The True Power of Social Media
But the true power of social media goes way beyond marketing. Social media is more than just a collection of tools for connecting, sharing and learning. Social media actually represents a significant shift in the balance of power—away from institutions and towards individuals. Social media gives all of us—those who Clay Shirky refer to as “the people formerly known as the audience”—the power to create, share, learn, collaborate, and solve problems, without relying as much on third-party institutions to help us get it done.
This is really powerful, because that is what human beings are wired to do. We love creating, sharing, learning, and solving problems, and we are deeply attracted to opportunities to do so. That’s why there are a billion people on Facebook, even though the content is fairly inane.
A New Approach
But our organizations don’t seem to be keeping up with this human revolution. Our approach to leadership and management is still firmly rooted in a mechanical model, where the top controls and make decisions, and then everyone else is supposed to follow the chain of command, like “cogs in a machine.” This approach has served us fairly well over the past 100 years, but in today’s social world, employees are already starting to demand a new approach.
Drawing from our book, Humanize, Maddie Grant and I surveyed 500 professionals late last year on issues related to social leadership (you can download the full report here). The respondents came from organizations that were definitely on the leading edge of social media adoption. A full 84% of them believed that having leaders involved in social media gave their company a competitive advantage. And when it came to what makes a good leader, their perspective revealed an important shift.
Traditional vs. Social Leadership Traits
In the survey, we provided a list of twelve leadership traits, asking people to pick out their top four. The list included six traits that were representative of the traditional “command and control” style of leadership (things like “holds people accountable”, “brilliant strategist”, “leverages best practices”), and the other six were representative of the principles we identify in Humanize, that come from the social media revolution (“transparent”, “embraces change”, “values experimentation”, “open to diverse perspectives”).

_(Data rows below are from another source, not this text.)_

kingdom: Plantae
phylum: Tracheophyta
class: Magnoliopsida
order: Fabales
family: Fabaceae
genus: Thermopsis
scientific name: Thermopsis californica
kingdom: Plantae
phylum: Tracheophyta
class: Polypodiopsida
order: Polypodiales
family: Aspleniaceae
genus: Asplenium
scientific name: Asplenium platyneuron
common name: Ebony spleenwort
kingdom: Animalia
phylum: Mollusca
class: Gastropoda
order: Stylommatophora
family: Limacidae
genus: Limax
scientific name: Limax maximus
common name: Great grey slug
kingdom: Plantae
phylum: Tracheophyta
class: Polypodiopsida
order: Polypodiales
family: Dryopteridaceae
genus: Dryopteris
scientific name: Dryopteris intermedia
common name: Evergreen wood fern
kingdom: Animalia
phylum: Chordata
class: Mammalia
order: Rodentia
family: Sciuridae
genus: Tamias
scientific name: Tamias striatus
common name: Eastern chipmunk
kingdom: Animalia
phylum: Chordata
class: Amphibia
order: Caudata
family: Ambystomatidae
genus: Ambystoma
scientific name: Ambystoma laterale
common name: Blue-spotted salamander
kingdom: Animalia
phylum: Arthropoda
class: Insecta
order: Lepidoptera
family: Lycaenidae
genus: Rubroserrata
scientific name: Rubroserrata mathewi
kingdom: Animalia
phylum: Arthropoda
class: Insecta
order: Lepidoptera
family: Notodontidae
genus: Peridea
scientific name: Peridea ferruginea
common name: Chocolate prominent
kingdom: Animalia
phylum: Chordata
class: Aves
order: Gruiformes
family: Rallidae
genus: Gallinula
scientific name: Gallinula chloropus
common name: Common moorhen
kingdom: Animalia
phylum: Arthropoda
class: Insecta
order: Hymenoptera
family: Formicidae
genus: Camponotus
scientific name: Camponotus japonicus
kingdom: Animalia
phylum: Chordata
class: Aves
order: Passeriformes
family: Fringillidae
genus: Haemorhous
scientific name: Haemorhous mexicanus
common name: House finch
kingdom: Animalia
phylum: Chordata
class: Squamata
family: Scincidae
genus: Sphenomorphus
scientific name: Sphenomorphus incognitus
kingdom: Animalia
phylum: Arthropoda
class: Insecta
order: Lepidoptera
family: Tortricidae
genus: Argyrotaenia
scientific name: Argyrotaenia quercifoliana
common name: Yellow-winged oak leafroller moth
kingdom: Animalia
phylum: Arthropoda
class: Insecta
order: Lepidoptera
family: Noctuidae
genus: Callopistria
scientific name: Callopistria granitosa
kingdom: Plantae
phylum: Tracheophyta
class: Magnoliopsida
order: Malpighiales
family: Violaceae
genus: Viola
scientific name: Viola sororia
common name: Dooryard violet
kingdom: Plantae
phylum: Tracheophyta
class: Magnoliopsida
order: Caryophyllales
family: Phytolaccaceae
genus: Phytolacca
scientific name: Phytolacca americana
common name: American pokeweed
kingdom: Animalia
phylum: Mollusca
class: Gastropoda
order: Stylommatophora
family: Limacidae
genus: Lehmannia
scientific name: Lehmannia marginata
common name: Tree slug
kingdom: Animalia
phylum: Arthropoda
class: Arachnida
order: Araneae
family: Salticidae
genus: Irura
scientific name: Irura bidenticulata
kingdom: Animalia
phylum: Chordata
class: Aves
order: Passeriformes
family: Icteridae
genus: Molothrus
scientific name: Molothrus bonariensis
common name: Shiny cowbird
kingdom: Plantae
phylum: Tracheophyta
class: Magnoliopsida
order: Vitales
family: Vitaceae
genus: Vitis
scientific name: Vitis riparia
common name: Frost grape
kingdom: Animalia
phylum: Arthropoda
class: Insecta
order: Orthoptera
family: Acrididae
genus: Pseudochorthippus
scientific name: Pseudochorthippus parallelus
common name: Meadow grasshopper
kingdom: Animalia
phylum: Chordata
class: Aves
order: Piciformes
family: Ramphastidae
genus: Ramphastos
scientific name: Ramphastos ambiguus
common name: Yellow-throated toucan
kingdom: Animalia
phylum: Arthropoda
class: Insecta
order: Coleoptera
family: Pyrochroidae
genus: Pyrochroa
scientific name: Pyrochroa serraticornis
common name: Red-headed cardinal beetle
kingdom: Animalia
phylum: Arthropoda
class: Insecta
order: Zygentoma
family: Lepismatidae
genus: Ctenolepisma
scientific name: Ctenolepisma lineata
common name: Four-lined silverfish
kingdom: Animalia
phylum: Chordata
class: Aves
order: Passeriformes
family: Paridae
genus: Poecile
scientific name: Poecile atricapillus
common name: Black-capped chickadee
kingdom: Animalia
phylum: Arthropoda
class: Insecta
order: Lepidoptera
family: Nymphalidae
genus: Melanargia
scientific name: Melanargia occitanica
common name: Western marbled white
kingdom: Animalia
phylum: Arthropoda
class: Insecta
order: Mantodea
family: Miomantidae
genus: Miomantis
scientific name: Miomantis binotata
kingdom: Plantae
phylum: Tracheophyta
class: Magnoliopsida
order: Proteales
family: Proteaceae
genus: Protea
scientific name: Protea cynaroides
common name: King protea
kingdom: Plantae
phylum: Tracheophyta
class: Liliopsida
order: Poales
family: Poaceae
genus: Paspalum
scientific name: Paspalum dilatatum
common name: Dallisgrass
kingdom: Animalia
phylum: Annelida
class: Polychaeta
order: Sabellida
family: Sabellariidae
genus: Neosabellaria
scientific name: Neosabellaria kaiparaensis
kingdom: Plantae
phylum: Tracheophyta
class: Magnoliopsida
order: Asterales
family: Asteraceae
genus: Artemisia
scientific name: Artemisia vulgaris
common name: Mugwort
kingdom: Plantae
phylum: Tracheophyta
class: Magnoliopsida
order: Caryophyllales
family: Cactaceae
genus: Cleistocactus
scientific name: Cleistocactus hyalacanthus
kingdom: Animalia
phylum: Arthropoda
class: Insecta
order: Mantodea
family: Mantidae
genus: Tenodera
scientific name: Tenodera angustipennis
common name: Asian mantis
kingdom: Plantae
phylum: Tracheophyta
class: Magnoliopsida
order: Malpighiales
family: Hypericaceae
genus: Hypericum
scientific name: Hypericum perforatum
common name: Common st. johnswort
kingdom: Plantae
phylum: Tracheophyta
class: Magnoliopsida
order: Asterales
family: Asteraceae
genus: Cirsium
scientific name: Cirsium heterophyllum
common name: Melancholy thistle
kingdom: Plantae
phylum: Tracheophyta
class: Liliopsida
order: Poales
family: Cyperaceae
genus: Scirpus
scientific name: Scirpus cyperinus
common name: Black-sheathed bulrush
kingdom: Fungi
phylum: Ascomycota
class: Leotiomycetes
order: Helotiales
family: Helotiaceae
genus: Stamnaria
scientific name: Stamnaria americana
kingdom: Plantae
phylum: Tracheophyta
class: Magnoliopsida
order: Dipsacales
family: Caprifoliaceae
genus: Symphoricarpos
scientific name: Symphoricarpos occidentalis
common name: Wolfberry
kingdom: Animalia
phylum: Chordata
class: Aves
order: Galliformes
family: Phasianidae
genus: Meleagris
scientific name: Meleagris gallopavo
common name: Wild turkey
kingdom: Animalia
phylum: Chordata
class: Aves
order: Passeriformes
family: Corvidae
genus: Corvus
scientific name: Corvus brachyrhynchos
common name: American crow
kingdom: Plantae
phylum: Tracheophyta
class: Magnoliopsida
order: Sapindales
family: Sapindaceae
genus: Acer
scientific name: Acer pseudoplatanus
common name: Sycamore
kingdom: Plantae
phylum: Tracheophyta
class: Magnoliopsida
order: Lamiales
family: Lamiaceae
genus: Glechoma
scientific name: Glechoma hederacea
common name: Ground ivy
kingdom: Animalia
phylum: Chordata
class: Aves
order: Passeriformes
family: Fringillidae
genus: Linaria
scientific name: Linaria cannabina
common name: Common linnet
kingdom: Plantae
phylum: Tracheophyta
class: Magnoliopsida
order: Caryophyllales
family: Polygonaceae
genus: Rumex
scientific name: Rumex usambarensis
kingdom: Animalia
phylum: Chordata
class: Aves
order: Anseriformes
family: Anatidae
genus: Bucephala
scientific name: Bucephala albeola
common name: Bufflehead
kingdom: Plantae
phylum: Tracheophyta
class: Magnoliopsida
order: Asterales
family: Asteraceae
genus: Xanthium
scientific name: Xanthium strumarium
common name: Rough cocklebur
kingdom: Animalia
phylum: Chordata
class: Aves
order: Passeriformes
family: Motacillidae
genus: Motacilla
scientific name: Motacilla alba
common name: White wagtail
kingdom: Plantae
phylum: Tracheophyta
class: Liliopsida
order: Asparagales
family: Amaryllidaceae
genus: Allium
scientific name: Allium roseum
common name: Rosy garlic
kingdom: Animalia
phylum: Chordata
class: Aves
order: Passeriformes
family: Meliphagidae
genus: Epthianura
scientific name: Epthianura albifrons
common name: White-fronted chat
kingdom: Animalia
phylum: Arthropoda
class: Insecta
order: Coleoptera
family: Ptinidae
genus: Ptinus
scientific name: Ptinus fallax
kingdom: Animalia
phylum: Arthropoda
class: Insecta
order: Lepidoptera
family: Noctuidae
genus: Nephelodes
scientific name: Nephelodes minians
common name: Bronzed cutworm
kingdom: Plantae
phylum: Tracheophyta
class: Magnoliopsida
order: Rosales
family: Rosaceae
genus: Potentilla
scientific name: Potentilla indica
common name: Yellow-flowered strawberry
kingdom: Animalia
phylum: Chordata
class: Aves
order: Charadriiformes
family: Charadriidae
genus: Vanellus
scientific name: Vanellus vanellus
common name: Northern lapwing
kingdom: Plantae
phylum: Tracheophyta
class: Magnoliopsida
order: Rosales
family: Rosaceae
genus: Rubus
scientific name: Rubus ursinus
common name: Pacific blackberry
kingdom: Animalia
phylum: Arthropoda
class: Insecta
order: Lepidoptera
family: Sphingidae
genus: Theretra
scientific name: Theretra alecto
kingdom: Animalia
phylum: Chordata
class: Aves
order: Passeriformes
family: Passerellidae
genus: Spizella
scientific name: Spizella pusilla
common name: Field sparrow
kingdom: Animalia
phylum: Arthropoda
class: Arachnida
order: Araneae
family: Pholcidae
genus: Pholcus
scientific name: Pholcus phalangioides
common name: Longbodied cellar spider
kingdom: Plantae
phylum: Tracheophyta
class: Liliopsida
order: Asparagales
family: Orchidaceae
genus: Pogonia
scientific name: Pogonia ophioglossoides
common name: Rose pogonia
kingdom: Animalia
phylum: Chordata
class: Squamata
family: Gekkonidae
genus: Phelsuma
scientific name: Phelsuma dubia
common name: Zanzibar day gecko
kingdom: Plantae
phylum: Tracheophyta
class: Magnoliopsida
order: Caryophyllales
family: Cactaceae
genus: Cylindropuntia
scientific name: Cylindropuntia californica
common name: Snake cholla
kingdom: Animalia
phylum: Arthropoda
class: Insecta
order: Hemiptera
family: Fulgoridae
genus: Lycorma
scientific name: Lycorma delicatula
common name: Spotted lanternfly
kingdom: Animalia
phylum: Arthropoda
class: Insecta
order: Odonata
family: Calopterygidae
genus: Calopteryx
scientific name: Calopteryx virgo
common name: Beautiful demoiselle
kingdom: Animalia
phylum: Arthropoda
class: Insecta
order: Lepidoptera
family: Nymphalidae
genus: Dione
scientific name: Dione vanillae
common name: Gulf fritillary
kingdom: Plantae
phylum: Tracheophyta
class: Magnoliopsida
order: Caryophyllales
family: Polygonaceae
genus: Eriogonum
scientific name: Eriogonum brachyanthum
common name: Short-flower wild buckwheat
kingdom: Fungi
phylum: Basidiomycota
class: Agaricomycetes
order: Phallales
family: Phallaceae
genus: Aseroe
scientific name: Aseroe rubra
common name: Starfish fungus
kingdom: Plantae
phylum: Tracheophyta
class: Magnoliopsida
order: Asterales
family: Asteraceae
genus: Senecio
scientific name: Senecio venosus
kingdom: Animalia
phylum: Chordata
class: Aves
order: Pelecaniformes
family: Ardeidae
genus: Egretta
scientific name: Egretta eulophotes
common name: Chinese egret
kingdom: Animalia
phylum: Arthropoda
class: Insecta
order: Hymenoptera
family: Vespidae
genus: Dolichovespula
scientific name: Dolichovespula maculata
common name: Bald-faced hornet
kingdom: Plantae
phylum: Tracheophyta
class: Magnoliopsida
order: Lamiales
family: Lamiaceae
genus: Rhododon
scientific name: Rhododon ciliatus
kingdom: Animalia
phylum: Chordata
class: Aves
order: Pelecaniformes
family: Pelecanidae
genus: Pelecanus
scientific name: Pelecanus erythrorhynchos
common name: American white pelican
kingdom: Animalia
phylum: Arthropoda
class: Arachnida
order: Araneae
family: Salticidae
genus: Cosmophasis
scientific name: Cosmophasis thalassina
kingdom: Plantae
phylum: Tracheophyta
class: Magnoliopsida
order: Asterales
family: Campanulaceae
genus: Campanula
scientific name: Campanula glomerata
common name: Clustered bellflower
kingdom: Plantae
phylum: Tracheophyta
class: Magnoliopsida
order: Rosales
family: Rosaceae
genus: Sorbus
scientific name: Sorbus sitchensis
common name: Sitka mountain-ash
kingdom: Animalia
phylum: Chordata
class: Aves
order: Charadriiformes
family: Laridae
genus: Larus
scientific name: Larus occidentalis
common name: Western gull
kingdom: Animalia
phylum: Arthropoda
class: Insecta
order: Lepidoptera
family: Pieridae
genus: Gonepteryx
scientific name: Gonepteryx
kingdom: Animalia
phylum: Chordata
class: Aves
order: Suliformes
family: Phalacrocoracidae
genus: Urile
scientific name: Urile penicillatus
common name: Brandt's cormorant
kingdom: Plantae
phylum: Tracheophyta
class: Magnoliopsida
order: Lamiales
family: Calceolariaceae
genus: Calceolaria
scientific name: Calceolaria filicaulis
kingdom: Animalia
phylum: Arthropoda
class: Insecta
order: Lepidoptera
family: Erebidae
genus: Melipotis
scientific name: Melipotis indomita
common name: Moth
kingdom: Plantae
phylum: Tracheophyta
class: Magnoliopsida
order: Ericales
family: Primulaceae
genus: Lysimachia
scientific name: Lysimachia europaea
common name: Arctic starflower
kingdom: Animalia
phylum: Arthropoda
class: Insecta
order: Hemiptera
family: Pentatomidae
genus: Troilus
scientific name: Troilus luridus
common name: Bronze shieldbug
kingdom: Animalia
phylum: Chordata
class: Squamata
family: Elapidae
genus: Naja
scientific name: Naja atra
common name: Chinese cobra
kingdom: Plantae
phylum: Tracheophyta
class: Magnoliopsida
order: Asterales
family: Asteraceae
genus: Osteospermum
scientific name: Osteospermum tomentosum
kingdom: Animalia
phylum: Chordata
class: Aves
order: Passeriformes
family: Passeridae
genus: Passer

Four of the top five traits identified (all of which were identified by more than 50% of respondents) came from the Humanize list. This encapsulates the resistance we’ve noticed in organizations implementing social media. Social media is now going beyond just disrupting the way we do marketing. It’s starting to disrupt our leadership and management. Our employees are expecting more transparency, more change, more experimentation, and more clarity. Whether or not leaders tweet and post on Facebook is ultimately not the issue. What will matter more over the long term is our leaders’ involvement and understanding of the deeper changes that are happening to our organizational cultures and processes.
So if you have taken the plunge into social media in your organization, make sure you pay attention to the ripples and undercurrents that might emerge related to your culture and operations. The more proactive you can be in shifting your leadership and management practices to become more open, trustworthy, generative, and courageous, the more effective you’ll be in the shift to social media. It’s not just your marketing tactics that you need to bring into the 21st century–it’s your culture.